We elected to extend the deprecation period until 6.0 since we did not loudly warn about using these deprecated settings.

Please refer to the migration guide for instructions.

Step 3: Read the important notes in this document

Make sure you are not affected by any of the important upgrade notes mentioned in the following section.

You should verify that none of the breaking changes in the CLI do not affect you. Please refer to New Command Line Interface for details.

Step 4: Migrate your code to Python 3

Celery 5.x only supports Python 3. Therefore, you must ensure your code is compatible with Python 3.

If you haven’t ported your code to Python 3, you must do so before upgrading.

You can use tools like 2to3 and pyupgrade to assist you with this effort.

After the migration is done, run your test suite with Celery 5 to ensure nothing has been broken.

Step 5: Upgrade to Celery 5.6

At this point you can upgrade your workers and clients with the new version.

Important Notes

Supported Python Versions

The supported Python versions are:

  • CPython 3.9

  • CPython 3.10

  • CPython 3.11

  • CPython 3.12

  • CPython 3.13

  • PyPy3.11 (pypy3)

Python 3.9 Support

Python 3.9 will reach EOL in October, 2025.

Minimum Dependencies

Kombu

Starting from Celery v5.6, the minimum required version is Kombu 5.6.

Redis

redis-py 4.5.2 is the new minimum required version.

SQLAlchemy

SQLAlchemy 1.4.x & 2.0.x is now supported in Celery v5.6.

Billiard

Minimum required version is now 4.2.4.

Django

Minimum django version is bumped to v2.2.28. Also added –skip-checks flag to bypass django core checks.

News

SQS: Reverted to pycurl from urllib3

The switch from pycurl to urllib3 for the SQS transport (introduced in Celery 5.5.0 via Kombu) has been reverted due to critical issues affecting SQS users.

Security Fix: Broker Credential Leak Prevention

Fixed a security issue where broker URLs containing passwords were being logged in plaintext by the delayed delivery mechanism. Broker credentials are now properly sanitized in all log output.

Memory Leak Fixes

Two significant memory leaks have been fixed in this release:

Exception Handling Memory Leak: Fixed a critical memory leak in task exception handling that was particularly severe on Python 3.11+ due to enhanced traceback data. The fix properly breaks reference cycles in tracebacks to allow garbage collection. This resolves a long-standing issue that caused worker memory to grow unbounded over time.

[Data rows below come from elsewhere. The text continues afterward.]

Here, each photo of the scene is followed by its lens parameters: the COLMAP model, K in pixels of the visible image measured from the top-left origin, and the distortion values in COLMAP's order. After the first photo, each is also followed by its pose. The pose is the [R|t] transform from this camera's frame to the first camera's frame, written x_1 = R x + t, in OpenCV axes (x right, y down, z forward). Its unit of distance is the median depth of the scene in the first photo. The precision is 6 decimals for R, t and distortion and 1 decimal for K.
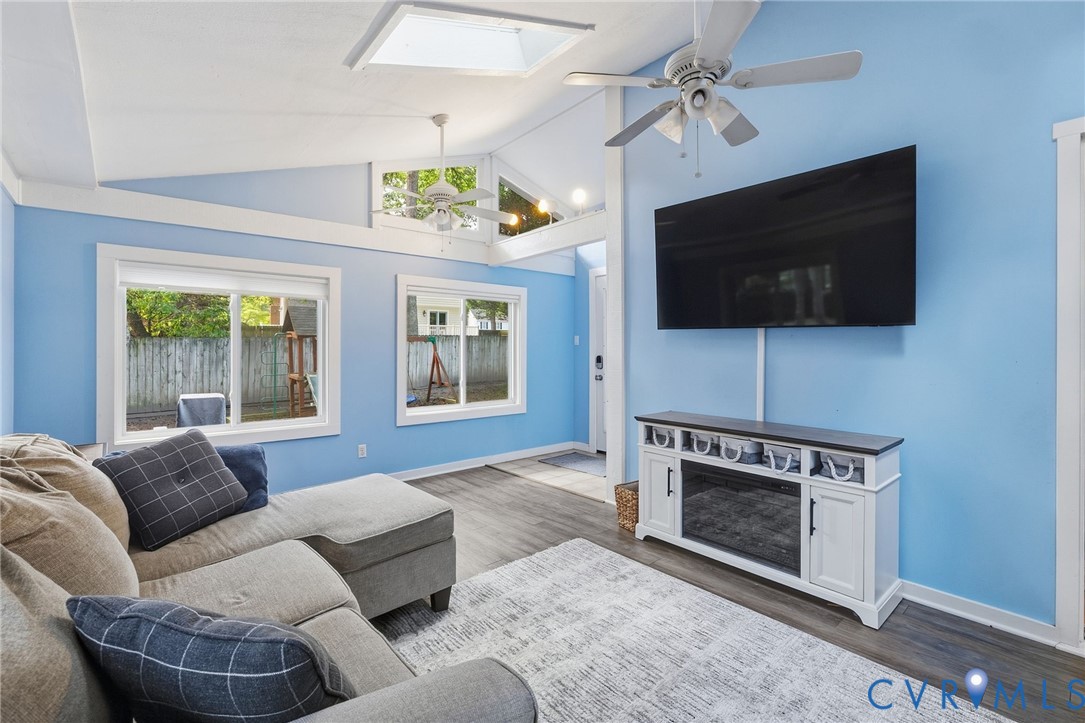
lens RADIAL K [[478.5, 0, 533.9], [0, 478.5, 342.6], [0, 0, 1]] dist [-0.000773, 0.000073]
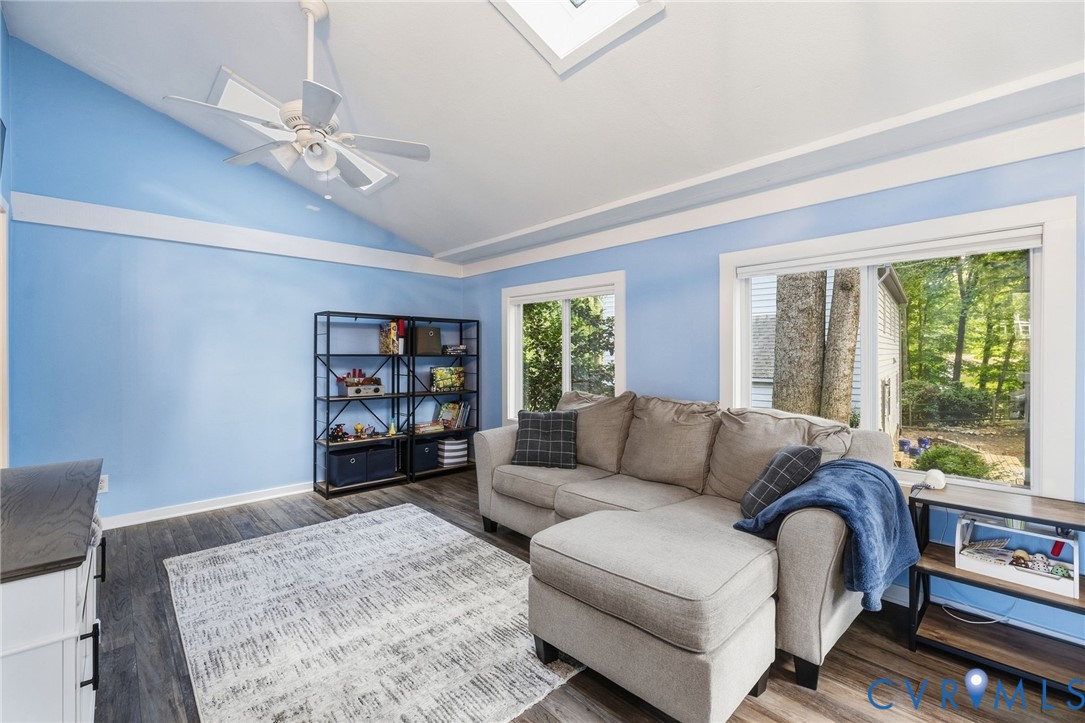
lens RADIAL K [[469.2, 0, 538.9], [0, 469.2, 351.9], [0, 0, 1]] dist [0.001220, 0.000322]
pose [[-0.998977, -0.001569, -0.045184, -0.114053], [-0.001018, 0.999925, -0.012215, 0.009830], [0.045200, -0.012156, -0.998904, 1.486670]]
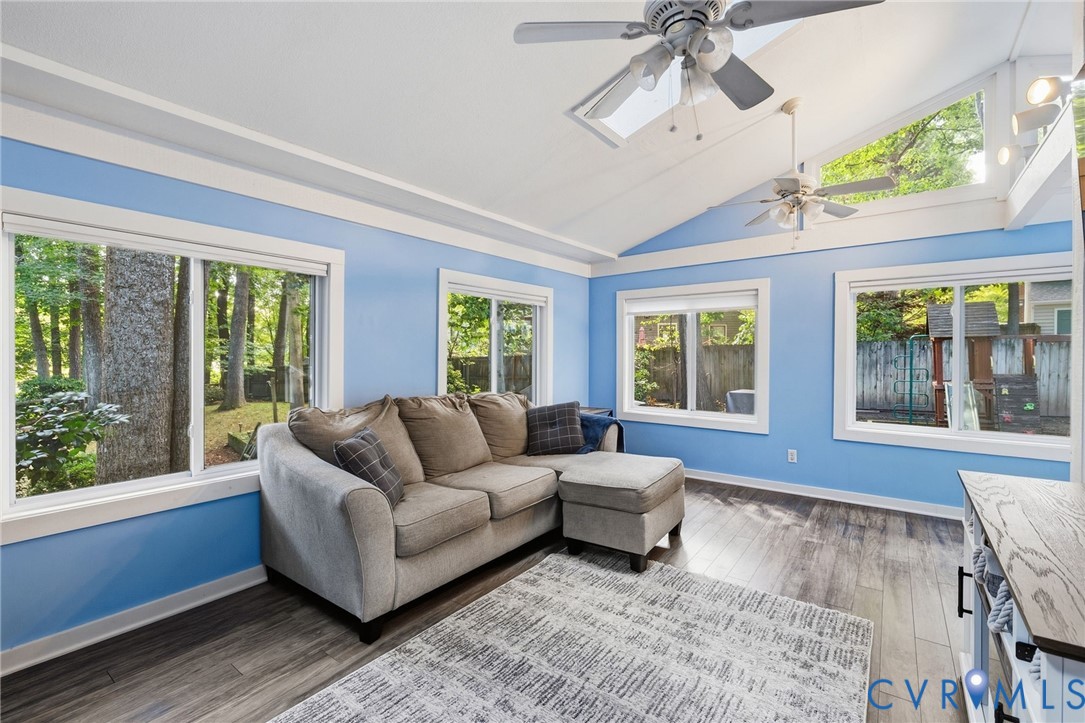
lens RADIAL K [[469.2, 0, 538.9], [0, 469.2, 351.9], [0, 0, 1]] dist [0.001220, 0.000322]
pose [[0.222981, -0.000476, -0.974823, 0.726621], [0.013280, 0.999909, 0.002550, -0.002304], [0.974732, -0.013514, 0.222967, 0.398588]]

Pending Result Memory Leak: Fixed a memory leak where AsyncResult subscriptions were not being cleaned up when results were forgotten. This affected users who frequently use AsyncResult.forget() in their workflows.

ETA Task Memory Limit

New configuration option to prevent out-of-memory crashes when workers fetch large numbers of ETA or countdown tasks. Previously, workers could exhaust available memory when the broker contained many scheduled tasks.

Configuration option:

  • worker_eta_task_limit: Sets the maximum number of ETA tasks to hold in worker memory at once (default: None, unlimited)

Example usage:

app.conf.worker_eta_task_limit = 1000

Queue Type Selection for Auto-created Queues

New configuration options allow specifying the queue type and exchange type when Celery auto-creates missing queues. This is particularly useful for RabbitMQ users who want to use quorum queues with auto-created queues.

Configuration options:

Example usage:

app.conf.task_create_missing_queue_type = 'quorum'

Django Connection Pool Support

Fixed an issue where Django applications using psycopg3 connection pooling would experience psycopg_pool.PoolTimeout errors after worker forks. Celery now properly closes Django’s connection pools before forking, similar to how Django itself handles this in its autoreload mechanism.

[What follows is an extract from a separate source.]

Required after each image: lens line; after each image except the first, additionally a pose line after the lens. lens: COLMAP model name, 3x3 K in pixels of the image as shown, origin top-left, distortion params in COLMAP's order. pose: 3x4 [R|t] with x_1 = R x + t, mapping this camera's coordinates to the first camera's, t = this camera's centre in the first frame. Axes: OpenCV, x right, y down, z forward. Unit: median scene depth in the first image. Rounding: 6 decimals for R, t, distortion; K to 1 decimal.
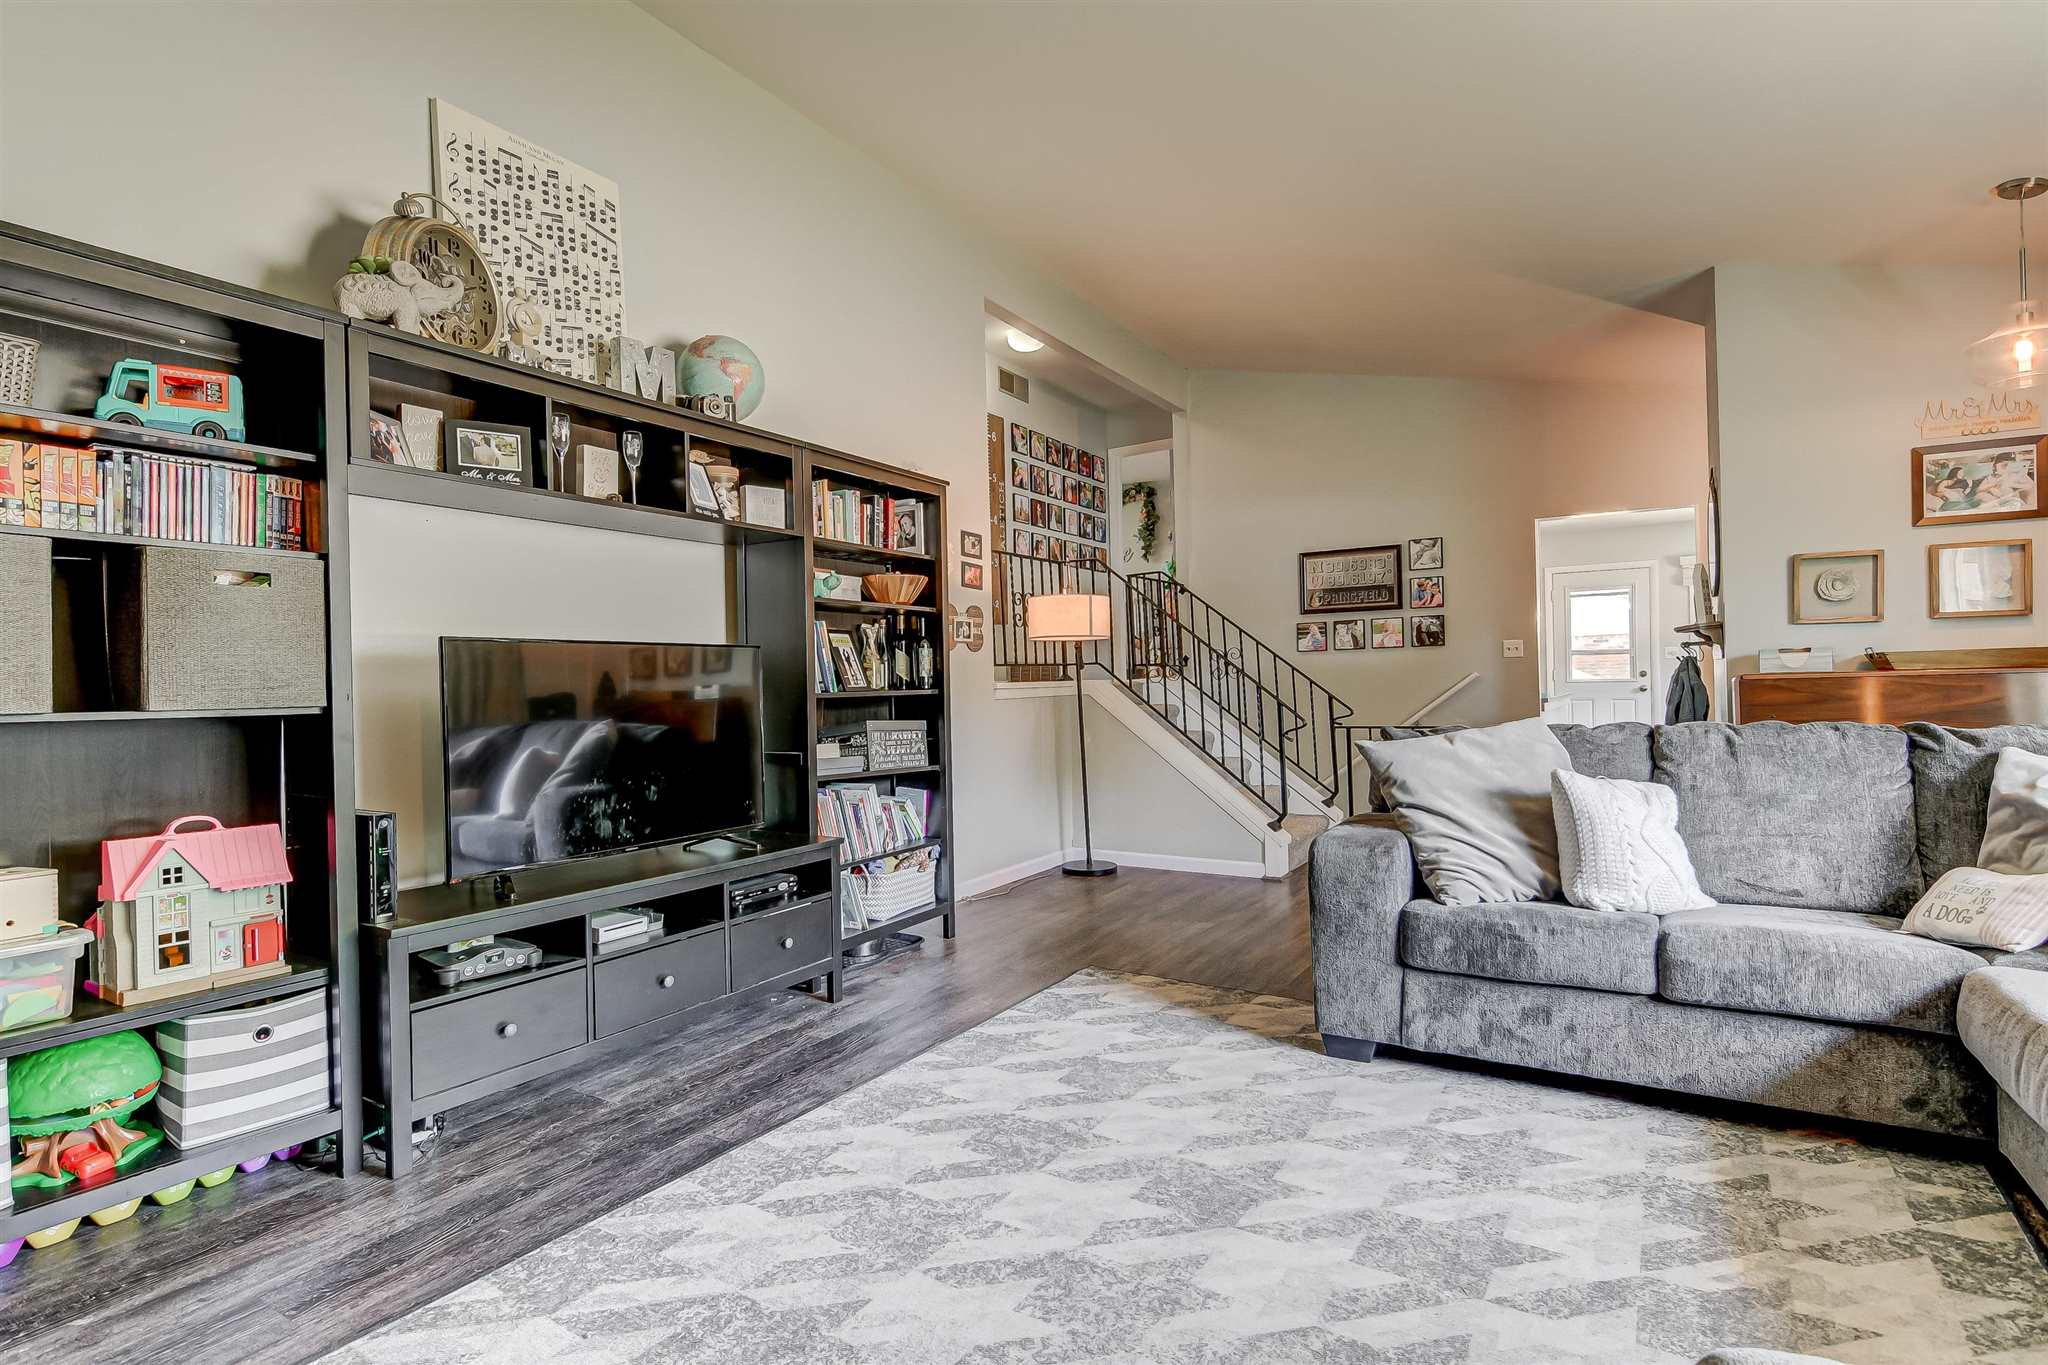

Redis Backend Improvements

Credential Provider Support: Added the redis_backend_credential_provider setting to the Redis backend. This enables integration with AWS ElastiCache using IAM authentication and other credential provider mechanisms.

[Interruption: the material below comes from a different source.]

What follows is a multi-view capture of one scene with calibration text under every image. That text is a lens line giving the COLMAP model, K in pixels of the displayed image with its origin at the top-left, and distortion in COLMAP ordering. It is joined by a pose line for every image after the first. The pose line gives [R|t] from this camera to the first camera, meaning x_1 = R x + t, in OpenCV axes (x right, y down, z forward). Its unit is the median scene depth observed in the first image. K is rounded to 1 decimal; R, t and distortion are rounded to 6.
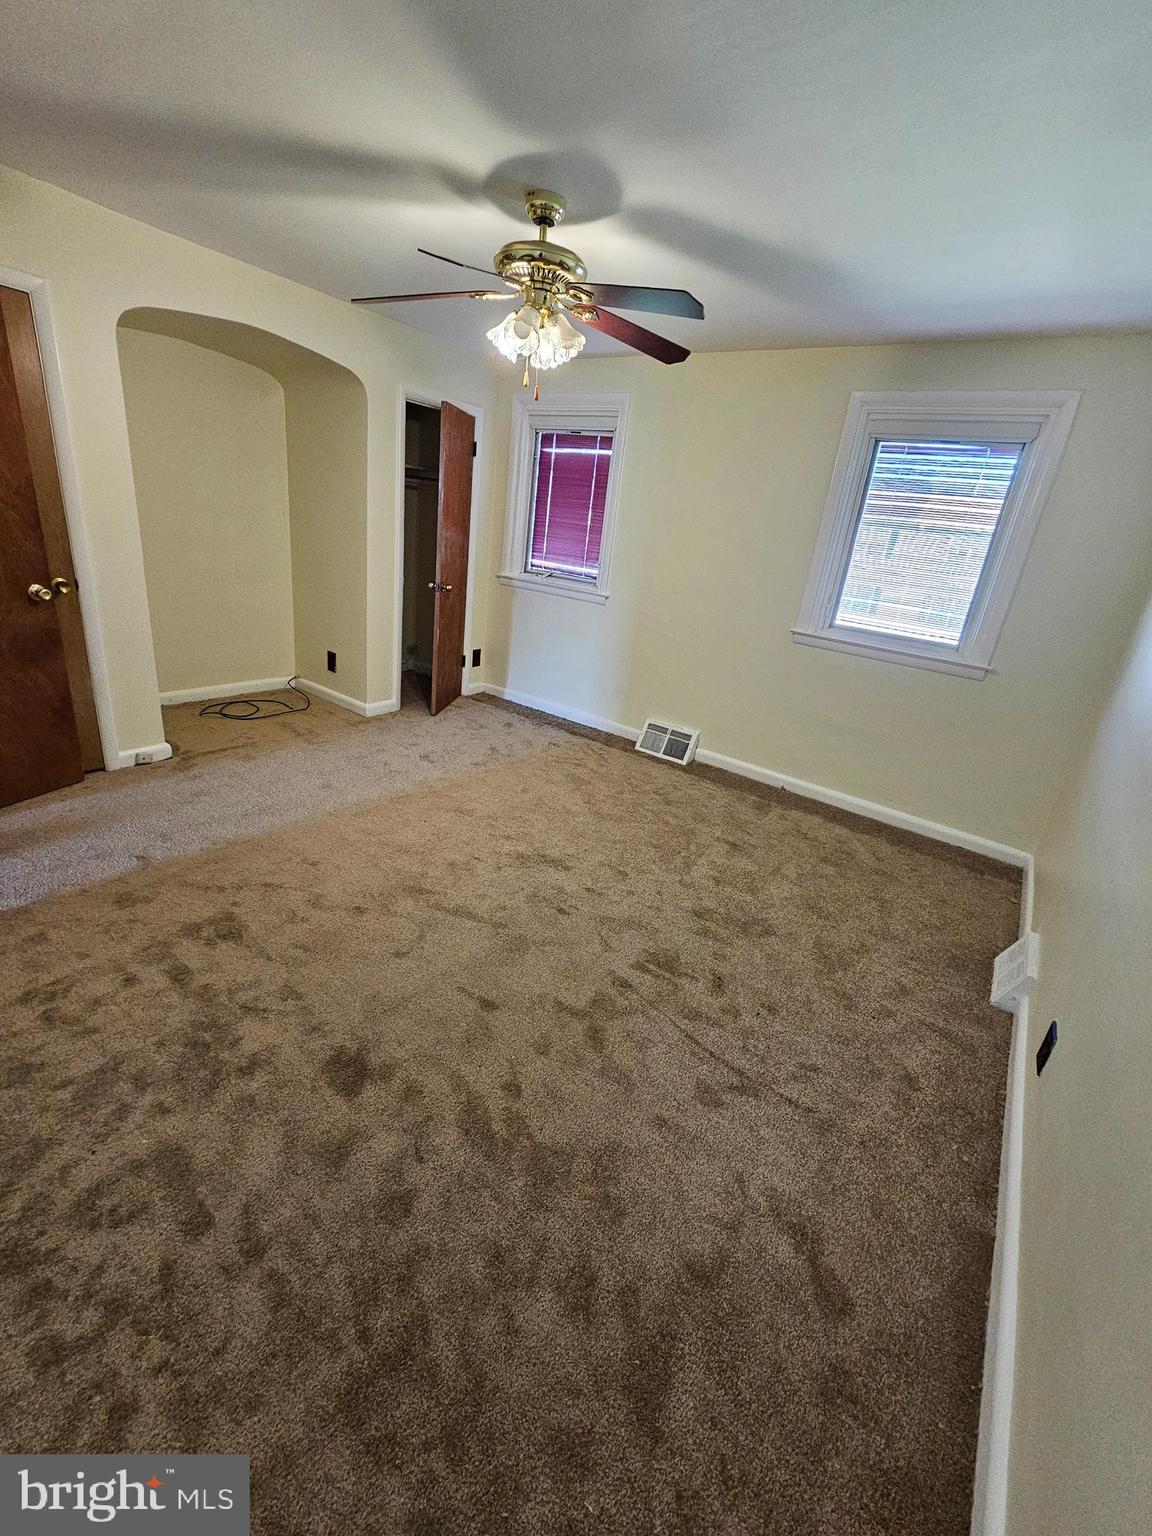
lens RADIAL K [[628.3, 0, 576.0], [0, 628.3, 768.0], [0, 0, 1]] dist [0.000617, 0.000048]
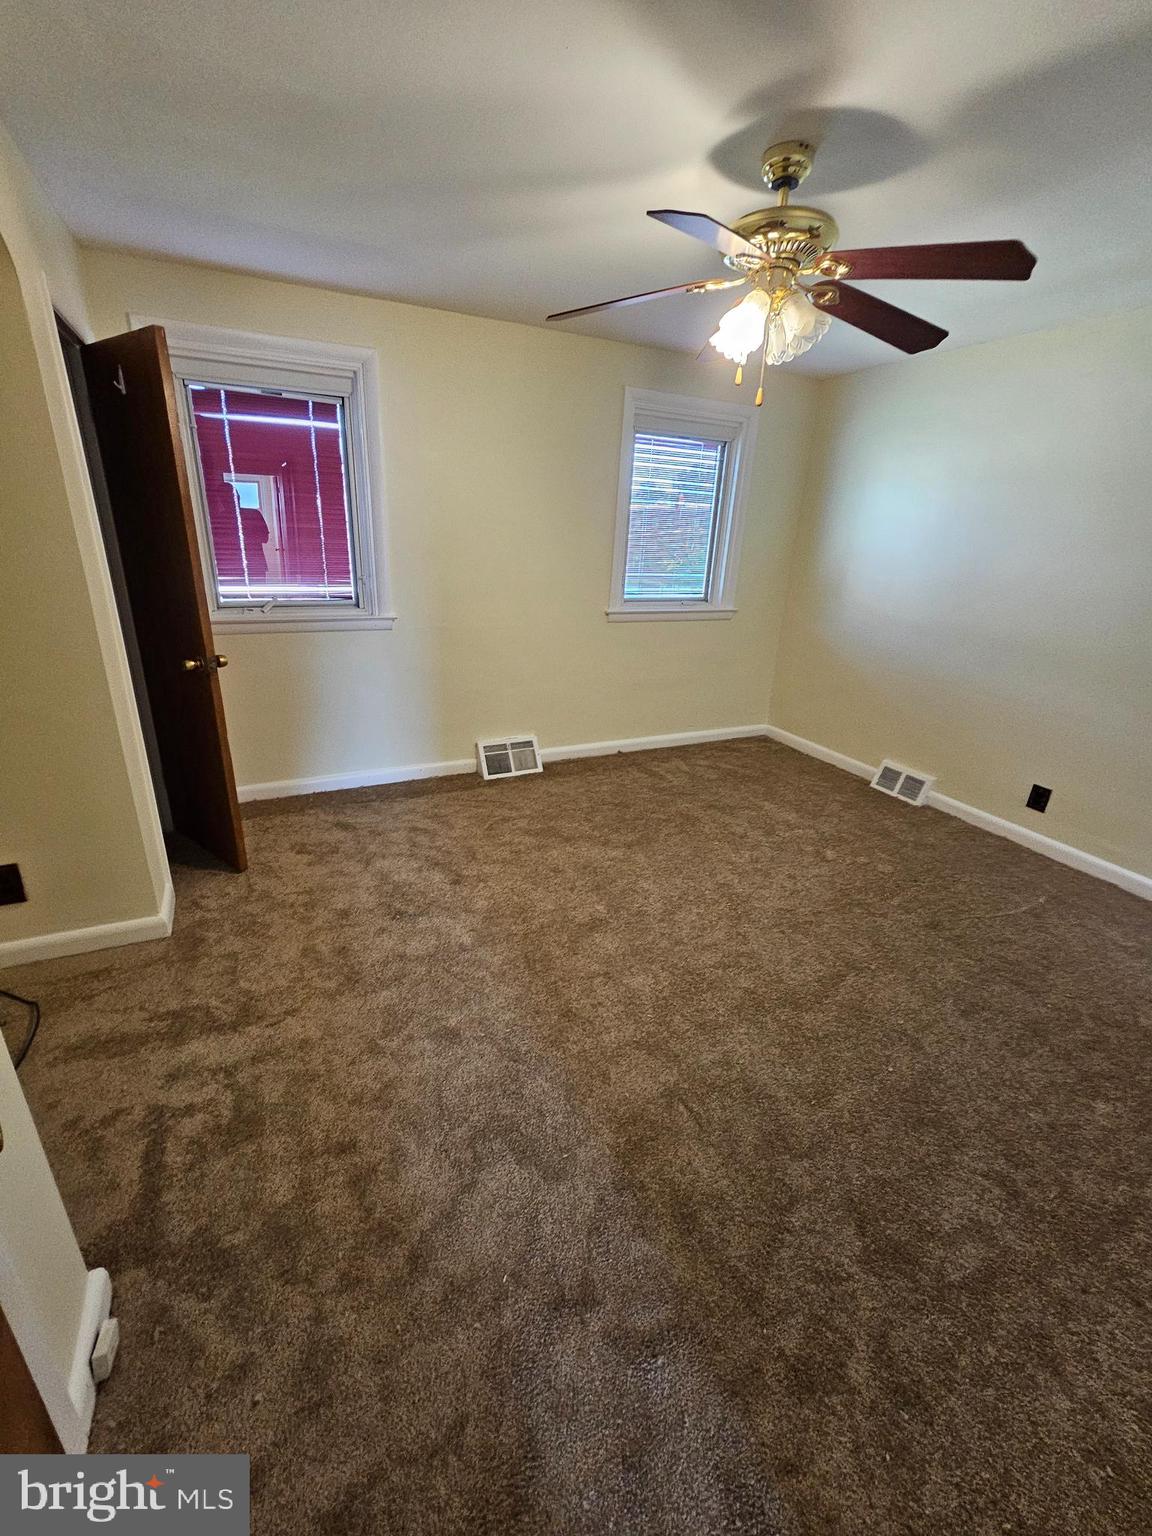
lens RADIAL K [[618.2, 0, 576.0], [0, 618.2, 768.0], [0, 0, 1]] dist [-0.001119, -0.000134]
pose [[0.479444, -0.401264, 0.780462, -0.539203], [0.337554, 0.905243, 0.258057, -0.236790], [-0.810056, 0.139724, 0.569461, 0.426362]]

Client Name Support: Added the redis_client_name setting to the Redis backend, making it easier to identify Celery connections when monitoring Redis servers.

Cold Shutdown Improvements

Fixed an issue where tasks would incorrectly fail with a timeout error during cold shutdown. The worker now properly skips timeout failure handling during the cold shutdown phase, allowing tasks to complete or be properly requeued.